Pelaku KDRT memang tak punya otak! (Foto: pexels/SHVETS production)

 

Di sebuah grup WhatsApp komunitas, isu hangat ini menjadi kian panas saat sengaja diangkat sebagai topik bahasan suatu malam. Seorang member mengatakan bahwa suami jahat itu konon memiliki banyak usaha. 

Beraninya sama yang lemah

Terhadap kabar itu, saya spontan merespons, pendek dan menukik: 

"Ya, punya banyak usaha, tapi enggak punya otak!" 

Tanggapan saya mungkin keras, tapi itu kata yang tepat untuk menyindir suami yang otaknya korslet. Betapa tidak, dia yang disinyalir berselingkuh malah begitu beringas memukuli istri yang tak berdaya. 

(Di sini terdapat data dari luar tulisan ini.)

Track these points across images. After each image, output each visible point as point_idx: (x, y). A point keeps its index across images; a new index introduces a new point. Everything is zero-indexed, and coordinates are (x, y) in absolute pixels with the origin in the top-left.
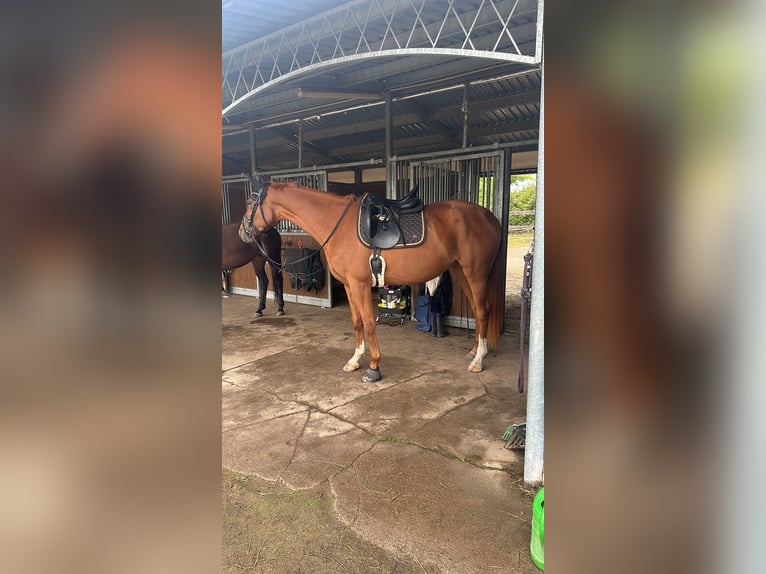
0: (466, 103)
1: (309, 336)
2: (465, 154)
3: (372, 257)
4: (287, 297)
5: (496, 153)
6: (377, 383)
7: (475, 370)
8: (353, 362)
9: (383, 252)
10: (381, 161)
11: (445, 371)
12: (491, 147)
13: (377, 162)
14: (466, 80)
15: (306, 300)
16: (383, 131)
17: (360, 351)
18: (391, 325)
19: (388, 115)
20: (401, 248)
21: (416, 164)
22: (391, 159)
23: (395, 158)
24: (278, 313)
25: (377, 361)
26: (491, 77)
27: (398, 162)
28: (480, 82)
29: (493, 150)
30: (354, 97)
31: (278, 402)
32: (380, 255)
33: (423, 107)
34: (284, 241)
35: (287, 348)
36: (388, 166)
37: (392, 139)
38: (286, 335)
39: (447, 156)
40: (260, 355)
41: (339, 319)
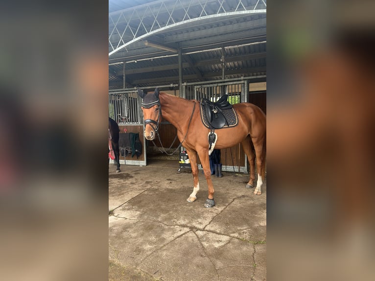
0: (223, 57)
1: (147, 183)
2: (224, 82)
3: (210, 133)
4: (122, 162)
5: (242, 82)
6: (215, 207)
7: (259, 194)
8: (193, 196)
9: (216, 130)
10: (177, 85)
11: (243, 196)
12: (239, 79)
13: (174, 86)
14: (223, 46)
15: (130, 162)
16: (177, 70)
17: (196, 189)
18: (189, 173)
19: (180, 62)
20: (226, 128)
21: (198, 87)
22: (183, 84)
23: (185, 84)
24: (117, 171)
25: (212, 194)
26: (235, 45)
27: (186, 86)
28: (230, 47)
29: (240, 80)
30: (168, 50)
31: (167, 227)
32: (214, 132)
33: (193, 59)
34: (121, 129)
35: (141, 192)
36: (180, 88)
37: (182, 75)
38: (132, 183)
39: (215, 83)
40: (127, 198)
41: (155, 172)
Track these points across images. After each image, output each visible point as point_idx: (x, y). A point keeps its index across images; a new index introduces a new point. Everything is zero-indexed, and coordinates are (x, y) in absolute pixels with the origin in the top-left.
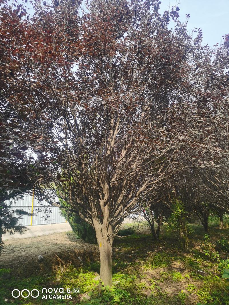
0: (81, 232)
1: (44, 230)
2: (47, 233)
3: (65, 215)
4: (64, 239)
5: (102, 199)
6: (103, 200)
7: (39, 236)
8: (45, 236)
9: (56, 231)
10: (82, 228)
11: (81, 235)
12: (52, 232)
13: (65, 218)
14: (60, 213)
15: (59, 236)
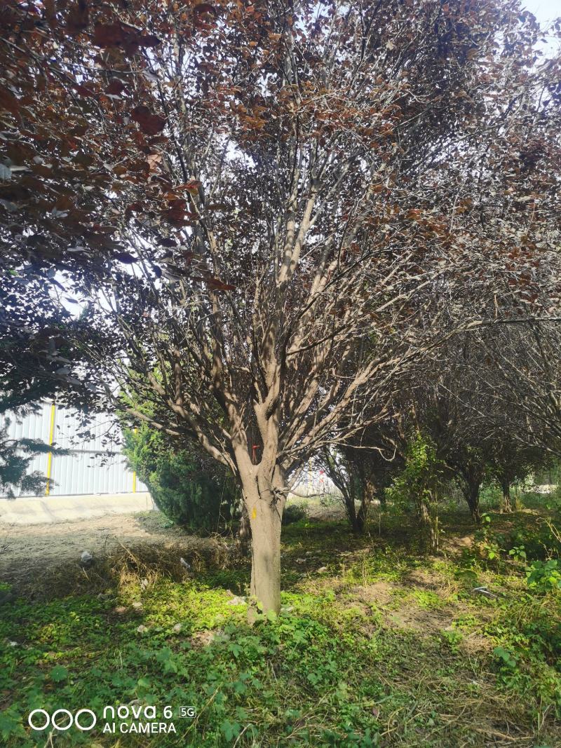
0: (178, 508)
1: (79, 508)
2: (88, 514)
3: (138, 469)
4: (131, 529)
5: (261, 400)
6: (264, 401)
7: (67, 521)
8: (83, 520)
9: (109, 511)
10: (179, 499)
11: (178, 516)
12: (100, 513)
13: (138, 474)
14: (125, 464)
15: (118, 520)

Enggak ada kata yang cocok menggambarkan tindakannya selain keji sekaligus pengecut. Jelas punya otak, tapi tak bisa mikir. Kalau otaknya betul berfungsi, dia pastilah mencari lawan yang seimbang. Alih-alih istri lemah, dia bisa bertanding di ring tinju atau MMA. 

Sayangnya, dia penakut dan cukup pengecut untuk berlaga layaknya seorang pria. Memilih lawan yang sebanding, yang bisa melancarkan serangan balik dengan taktik dan kalkulasi.

Boleh jadi, dia sudah menimbang bahwa kalau mencari lawan sepadan di luar, dia pasti bakalan keok. Jangankan menyerang, kesempatan untuk menghindar pun rasanya setipis kulit bawang.

Mengapa korban KDRT enggan melapor?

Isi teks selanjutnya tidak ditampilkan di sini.